■ **TASKS AND EXERCISES**
- 1) According to the ThinkPad 560 article, which award did the laptop win in 1997?
- 2) Reproduce word for word the part of the ThinkPad 560 article between "The IBM ThinkPad" and "first ultraportable notebook.", inclusive.

Computer model by IBM

The IBM ThinkPad 560 is a notebook series from the ThinkPad line by IBM. It has been argued that the ThinkPad 560 was the first ultraportable notebook.

== Models ==

|  | 560 | 560E | 560X | 560Z |
|---|---|---|---|---|
| CPU | Pentium 100, 120, 133MHz | Pentium 150, 166MHz | Pentium 200, 233MHz MMX | Pentium II Mobile 233, 300MHz |
| HDD | 2.1 GB | 2.1 GB | 2.1-4.0 GB | 4.0-6.4 GB |
| RAM | 8 MB, max. 40 MB 60 ns, non-parity, 3.3 volt, 144-pin EDO | 16 MB, max. 80 MB 70 ns, non-parity, 3.3 volt, 144-pin EDO | 32 MB, max. 96 MB 60 ns, non-parity, 3.3 volt, 144-pin EDO | 32 MB, max. 96 MB /64 MB, max. 128 MB 60 ns, non-parity, 3.3 volt, 144-pin EDO |
| Graphics | Trident Cyber9382, 1 MB RAM, PCI |  | NeoMagic MagicGraph128XD, 2 MB RAM, PCI |  |
| Display | 11.3" Dual Scan SVGA 256 colors /12.1" TFT SVGA 64k colors | 11.3" Dual Scan SVGA 64k colors /12.1" TFT SVGA 64k colors | 12.1" HPA SVGA 232k colors /12.1" TFT SVGA 262k colors | 12.1" TFT SVGA 16 million colors |
| Audio 16Bit | ESS1688 |  | CS4237B |  |
| Dimensions | 297 x 222 x 31 mm |  |  |  |
| Weight | 1.86 - 1.87 kg |  | 1.9 kg | 1.88 - 1.89 kg |

== Reception ==
The laptop won the iF Product Design Award in 1997 for the product discipline. A review by ZDNet considered the ThinkPad 560X a good desktop replacement if it was combined with a port replicator.

Point correspondence tracking data
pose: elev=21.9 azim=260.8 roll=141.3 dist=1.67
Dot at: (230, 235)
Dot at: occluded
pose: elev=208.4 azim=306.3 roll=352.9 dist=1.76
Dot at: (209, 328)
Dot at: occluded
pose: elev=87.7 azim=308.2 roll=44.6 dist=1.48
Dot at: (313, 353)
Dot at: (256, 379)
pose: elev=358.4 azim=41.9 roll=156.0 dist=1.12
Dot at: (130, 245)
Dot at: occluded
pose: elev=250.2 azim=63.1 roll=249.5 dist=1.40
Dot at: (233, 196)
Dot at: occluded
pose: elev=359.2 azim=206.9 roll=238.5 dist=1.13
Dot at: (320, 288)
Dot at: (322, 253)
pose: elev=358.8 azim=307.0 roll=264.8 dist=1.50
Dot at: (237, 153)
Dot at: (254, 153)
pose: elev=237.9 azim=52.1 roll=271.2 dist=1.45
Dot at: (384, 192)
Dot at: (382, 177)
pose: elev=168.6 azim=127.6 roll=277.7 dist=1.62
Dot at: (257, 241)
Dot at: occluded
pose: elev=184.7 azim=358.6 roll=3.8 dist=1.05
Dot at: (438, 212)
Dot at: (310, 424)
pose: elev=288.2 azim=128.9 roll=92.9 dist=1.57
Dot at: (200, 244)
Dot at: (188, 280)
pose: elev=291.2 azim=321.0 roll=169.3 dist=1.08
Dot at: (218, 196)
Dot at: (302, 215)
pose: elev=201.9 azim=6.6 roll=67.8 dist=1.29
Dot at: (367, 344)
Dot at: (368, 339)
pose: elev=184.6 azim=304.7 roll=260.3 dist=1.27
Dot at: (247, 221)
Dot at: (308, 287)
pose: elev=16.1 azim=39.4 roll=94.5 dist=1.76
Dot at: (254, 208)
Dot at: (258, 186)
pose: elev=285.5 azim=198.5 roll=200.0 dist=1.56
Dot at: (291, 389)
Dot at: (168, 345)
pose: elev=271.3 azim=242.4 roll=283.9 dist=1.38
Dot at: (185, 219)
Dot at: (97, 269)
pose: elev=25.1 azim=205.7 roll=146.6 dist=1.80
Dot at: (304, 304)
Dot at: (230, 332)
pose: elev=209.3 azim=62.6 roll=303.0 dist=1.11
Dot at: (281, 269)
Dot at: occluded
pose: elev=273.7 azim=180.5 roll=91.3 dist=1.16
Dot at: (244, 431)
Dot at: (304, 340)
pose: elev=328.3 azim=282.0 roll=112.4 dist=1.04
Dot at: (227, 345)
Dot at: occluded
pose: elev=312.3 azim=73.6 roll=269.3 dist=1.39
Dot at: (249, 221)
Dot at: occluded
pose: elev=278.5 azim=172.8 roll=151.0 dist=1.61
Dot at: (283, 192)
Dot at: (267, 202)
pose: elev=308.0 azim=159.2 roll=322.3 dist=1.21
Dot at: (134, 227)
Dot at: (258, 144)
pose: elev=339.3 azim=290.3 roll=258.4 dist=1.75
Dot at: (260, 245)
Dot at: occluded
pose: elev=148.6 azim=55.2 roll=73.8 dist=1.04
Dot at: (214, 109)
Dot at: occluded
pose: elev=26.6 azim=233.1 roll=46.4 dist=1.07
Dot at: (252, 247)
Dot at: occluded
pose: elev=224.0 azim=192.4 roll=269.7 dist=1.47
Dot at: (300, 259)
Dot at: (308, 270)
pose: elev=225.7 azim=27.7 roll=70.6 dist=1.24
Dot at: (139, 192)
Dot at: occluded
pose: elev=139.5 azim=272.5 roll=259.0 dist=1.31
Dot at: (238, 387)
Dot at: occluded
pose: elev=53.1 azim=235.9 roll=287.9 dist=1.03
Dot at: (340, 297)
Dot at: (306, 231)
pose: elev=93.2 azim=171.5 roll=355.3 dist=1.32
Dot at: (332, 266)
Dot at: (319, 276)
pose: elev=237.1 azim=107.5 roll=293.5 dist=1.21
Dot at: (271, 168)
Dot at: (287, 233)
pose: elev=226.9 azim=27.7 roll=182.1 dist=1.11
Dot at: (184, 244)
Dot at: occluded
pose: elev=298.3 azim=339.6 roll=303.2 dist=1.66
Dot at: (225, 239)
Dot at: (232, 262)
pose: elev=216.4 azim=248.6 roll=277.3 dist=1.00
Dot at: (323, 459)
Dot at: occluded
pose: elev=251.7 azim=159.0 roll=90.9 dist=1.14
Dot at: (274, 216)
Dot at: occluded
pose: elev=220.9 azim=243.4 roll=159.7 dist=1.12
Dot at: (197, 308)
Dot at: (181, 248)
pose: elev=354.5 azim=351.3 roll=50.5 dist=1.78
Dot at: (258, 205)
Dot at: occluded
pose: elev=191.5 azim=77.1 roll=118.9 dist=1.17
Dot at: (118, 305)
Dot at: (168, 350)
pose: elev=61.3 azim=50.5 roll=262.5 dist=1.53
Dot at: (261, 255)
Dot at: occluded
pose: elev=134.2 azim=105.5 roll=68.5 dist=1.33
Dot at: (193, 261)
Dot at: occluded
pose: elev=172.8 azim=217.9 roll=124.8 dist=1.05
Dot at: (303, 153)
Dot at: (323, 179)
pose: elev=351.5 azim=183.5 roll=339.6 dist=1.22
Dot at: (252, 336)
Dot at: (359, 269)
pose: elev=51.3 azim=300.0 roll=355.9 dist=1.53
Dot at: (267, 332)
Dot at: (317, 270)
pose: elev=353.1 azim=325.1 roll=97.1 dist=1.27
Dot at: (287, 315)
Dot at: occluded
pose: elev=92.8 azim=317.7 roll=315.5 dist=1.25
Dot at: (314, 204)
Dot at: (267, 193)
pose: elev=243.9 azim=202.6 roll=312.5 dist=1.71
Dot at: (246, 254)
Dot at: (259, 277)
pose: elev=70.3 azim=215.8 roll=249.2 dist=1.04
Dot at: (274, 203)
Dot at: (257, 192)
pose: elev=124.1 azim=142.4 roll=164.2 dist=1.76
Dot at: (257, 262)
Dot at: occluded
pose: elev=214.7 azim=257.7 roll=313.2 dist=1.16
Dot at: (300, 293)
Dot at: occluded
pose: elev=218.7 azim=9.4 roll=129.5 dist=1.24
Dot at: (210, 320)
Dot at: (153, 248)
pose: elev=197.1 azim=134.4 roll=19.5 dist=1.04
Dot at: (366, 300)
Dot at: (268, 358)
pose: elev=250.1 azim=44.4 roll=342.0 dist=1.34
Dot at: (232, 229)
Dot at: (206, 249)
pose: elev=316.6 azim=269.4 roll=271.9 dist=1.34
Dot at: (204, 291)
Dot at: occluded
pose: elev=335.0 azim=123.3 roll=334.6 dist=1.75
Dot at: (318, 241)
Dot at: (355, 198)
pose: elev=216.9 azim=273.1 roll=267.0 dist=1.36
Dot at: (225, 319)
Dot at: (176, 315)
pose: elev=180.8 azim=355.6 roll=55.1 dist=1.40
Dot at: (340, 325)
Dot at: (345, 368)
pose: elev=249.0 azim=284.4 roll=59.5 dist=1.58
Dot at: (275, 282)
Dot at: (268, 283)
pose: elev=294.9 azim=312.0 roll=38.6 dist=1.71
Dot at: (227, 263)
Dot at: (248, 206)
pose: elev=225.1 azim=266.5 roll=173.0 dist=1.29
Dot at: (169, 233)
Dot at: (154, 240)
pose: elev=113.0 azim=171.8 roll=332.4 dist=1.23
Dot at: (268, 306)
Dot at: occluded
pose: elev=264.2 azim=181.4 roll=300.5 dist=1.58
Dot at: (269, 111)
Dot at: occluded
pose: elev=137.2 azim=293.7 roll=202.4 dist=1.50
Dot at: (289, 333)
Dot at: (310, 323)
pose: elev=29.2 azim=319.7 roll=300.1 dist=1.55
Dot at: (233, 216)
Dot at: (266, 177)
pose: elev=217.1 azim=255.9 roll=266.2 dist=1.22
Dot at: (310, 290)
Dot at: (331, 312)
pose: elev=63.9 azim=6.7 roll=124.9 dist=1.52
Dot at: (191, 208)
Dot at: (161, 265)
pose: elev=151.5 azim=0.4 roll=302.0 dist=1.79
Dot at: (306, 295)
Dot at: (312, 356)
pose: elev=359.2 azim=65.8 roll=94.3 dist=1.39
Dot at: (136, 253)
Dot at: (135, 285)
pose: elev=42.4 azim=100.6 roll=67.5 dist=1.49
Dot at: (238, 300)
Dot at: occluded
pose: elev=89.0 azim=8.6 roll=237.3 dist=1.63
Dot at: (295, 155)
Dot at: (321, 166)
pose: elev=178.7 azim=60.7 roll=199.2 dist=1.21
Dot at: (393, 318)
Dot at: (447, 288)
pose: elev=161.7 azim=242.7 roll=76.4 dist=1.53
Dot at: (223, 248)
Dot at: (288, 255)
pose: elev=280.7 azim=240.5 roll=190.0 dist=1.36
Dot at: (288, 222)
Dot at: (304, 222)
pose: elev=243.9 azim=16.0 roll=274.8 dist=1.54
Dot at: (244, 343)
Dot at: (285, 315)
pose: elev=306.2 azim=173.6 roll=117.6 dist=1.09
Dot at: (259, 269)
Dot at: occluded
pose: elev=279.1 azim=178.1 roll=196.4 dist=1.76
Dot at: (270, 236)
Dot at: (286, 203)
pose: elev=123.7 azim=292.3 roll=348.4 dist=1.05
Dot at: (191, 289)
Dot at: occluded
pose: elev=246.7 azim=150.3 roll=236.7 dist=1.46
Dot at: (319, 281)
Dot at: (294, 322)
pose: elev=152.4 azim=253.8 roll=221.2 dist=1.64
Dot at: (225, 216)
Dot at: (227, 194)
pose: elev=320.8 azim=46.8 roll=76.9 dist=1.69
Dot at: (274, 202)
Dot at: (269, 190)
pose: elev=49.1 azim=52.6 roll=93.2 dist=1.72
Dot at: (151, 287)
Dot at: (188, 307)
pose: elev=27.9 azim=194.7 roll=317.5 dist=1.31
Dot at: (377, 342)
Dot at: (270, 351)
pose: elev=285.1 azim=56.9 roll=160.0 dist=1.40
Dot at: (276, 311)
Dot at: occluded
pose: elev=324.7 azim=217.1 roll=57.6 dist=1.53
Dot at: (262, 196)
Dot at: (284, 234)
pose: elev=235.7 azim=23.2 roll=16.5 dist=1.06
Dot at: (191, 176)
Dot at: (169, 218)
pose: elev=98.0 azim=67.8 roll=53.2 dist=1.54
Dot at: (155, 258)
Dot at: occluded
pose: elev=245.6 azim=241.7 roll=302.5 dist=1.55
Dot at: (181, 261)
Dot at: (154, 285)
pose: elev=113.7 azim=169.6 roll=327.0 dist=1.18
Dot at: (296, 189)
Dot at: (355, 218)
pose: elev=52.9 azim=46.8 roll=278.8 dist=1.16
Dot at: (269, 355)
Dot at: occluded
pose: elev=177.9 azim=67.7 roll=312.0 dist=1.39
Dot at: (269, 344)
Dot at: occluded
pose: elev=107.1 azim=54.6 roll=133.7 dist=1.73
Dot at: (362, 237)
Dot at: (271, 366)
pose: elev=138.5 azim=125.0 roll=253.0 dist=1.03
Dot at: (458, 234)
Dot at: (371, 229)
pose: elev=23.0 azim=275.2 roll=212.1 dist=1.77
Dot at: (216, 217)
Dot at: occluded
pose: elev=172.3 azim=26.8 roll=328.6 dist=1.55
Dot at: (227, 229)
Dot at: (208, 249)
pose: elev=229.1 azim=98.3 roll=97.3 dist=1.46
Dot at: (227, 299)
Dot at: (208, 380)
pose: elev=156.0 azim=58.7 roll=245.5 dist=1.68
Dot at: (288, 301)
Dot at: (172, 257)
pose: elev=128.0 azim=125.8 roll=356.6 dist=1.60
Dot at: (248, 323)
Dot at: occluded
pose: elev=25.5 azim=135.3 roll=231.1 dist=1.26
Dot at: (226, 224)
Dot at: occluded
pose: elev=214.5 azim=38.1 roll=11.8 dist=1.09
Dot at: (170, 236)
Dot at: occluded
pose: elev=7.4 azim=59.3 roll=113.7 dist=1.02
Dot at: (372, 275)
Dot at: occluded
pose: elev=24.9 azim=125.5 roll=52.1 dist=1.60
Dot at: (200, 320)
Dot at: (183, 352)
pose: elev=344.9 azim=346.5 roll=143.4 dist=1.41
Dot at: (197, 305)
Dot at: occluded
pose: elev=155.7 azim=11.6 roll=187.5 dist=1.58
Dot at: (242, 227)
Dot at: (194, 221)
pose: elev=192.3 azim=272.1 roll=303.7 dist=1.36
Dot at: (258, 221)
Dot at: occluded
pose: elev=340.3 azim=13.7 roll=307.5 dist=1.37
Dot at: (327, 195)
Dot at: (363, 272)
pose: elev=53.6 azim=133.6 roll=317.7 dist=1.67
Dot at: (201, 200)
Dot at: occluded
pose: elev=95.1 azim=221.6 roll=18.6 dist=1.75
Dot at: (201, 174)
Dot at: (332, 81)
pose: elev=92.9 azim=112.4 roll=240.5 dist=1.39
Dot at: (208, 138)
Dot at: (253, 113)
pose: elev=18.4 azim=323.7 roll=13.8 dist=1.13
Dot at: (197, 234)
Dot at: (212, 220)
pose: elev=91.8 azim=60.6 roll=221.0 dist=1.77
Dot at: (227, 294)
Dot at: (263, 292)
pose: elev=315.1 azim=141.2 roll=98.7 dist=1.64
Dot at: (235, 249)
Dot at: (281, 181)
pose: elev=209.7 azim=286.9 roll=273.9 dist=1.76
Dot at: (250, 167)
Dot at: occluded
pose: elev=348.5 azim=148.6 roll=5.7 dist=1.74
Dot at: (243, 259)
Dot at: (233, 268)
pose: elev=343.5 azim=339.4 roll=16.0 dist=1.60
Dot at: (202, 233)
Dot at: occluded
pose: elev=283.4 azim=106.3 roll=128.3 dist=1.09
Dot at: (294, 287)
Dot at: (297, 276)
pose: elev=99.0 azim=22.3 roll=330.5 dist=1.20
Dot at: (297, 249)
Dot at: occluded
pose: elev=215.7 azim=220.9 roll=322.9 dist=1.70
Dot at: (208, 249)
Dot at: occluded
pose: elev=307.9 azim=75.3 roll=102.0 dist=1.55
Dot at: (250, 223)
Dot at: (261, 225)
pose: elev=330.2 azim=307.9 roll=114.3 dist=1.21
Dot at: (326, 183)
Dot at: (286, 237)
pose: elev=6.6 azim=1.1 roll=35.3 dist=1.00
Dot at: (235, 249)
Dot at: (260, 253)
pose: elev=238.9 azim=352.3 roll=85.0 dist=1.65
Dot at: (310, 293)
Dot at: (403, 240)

■ **RESPONSES TO THE EXERCISE**
- 1) The iF Product Design Award, for the product discipline.

- 2)
The IBM ThinkPad 560 is a notebook series from the ThinkPad line by IBM. It has been argued that the ThinkPad 560 was the first ultraportable notebook.